List each line in the items below that contains the string "SYSTEM", treating uppercase and lowercase letters as distinct.

======== Supplied records

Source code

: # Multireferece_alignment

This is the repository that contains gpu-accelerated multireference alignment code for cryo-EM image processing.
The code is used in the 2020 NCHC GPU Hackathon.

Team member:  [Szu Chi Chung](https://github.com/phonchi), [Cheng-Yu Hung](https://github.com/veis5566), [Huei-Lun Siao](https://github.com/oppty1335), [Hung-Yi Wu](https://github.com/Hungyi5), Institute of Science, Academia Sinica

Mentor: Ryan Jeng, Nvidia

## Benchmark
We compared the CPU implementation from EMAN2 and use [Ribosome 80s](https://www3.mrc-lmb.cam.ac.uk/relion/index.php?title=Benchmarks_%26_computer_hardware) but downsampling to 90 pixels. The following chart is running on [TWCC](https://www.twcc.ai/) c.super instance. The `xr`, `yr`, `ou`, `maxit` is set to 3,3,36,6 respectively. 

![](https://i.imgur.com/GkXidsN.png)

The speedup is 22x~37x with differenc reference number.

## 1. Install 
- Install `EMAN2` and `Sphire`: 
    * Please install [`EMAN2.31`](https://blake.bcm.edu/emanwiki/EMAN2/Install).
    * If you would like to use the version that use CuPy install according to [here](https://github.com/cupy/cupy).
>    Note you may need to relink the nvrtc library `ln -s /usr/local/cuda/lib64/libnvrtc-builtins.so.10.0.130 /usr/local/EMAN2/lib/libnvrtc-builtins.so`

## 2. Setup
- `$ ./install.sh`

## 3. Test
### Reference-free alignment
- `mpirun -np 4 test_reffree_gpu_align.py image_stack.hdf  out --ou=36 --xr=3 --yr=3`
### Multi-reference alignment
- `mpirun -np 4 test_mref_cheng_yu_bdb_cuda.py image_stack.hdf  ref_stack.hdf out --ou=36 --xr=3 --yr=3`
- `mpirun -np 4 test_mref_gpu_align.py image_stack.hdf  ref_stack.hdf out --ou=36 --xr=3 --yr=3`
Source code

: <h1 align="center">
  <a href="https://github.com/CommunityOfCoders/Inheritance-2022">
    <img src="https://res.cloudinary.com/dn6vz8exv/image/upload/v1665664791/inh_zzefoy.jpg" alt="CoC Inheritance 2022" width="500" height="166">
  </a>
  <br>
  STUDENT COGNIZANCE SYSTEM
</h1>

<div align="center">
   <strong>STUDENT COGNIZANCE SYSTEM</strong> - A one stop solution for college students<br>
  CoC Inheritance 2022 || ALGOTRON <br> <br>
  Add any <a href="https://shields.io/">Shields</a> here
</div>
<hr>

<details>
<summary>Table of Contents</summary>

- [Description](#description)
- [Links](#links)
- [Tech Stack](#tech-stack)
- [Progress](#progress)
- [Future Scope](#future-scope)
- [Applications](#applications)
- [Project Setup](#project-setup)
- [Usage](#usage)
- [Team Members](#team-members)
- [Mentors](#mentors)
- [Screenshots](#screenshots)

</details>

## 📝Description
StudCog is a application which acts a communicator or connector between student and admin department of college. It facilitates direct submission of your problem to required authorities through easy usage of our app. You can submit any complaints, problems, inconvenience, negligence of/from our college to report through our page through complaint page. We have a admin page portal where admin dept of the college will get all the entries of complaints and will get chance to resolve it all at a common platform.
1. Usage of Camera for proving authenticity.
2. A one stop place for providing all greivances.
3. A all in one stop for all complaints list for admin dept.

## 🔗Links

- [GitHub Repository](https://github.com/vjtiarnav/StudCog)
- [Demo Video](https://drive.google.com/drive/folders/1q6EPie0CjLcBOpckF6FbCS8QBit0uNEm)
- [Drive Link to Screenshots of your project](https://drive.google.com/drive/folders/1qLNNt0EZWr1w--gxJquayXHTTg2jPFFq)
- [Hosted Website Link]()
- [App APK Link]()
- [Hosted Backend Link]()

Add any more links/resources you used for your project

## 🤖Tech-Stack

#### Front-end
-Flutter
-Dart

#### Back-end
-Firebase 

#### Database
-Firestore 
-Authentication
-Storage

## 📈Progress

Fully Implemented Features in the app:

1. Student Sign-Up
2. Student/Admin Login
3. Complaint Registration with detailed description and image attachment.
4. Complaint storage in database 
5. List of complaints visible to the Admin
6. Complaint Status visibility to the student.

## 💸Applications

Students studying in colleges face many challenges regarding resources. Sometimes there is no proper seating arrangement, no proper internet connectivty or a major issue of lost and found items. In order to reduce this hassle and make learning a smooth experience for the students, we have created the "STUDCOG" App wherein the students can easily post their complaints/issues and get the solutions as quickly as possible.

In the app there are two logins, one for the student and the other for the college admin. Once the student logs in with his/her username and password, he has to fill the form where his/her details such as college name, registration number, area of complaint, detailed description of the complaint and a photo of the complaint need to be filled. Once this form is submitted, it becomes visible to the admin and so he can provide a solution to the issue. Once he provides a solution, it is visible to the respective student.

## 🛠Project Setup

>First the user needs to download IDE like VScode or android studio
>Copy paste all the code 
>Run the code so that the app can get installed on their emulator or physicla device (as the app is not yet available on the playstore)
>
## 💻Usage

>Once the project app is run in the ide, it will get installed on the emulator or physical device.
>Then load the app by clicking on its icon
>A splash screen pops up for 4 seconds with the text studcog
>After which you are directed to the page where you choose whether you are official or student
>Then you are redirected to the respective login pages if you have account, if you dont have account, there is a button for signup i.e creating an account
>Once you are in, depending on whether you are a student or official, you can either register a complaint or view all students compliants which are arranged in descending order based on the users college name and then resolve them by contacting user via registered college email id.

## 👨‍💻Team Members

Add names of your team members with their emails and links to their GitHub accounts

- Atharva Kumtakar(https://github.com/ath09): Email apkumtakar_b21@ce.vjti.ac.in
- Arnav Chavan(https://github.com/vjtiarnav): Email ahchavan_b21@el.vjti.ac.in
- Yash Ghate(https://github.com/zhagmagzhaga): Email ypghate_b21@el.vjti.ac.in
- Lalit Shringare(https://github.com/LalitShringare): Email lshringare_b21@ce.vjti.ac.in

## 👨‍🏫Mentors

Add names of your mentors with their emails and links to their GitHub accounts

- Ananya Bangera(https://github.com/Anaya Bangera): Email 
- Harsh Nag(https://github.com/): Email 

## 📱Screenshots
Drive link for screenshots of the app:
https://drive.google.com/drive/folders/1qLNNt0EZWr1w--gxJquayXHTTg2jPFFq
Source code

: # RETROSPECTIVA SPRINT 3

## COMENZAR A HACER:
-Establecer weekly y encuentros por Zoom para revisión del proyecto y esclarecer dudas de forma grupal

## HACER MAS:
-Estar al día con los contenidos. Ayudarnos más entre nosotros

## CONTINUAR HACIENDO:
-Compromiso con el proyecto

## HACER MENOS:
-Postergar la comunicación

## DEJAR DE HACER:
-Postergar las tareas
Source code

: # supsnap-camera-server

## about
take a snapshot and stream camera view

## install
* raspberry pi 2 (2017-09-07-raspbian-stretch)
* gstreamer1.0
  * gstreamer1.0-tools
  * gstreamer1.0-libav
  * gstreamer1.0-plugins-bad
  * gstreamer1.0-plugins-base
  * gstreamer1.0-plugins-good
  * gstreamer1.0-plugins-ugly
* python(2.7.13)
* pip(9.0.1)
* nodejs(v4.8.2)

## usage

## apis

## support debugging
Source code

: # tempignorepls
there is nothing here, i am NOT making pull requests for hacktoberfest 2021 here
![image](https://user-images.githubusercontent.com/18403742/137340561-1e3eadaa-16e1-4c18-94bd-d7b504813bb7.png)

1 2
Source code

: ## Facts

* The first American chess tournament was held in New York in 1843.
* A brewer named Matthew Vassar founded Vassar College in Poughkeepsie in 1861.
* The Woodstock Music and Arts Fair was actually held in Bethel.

================

-- Solution --
  STUDENT COGNIZANCE SYSTEM
   <strong>STUDENT COGNIZANCE SYSTEM</strong> - A one stop solution for college students<br>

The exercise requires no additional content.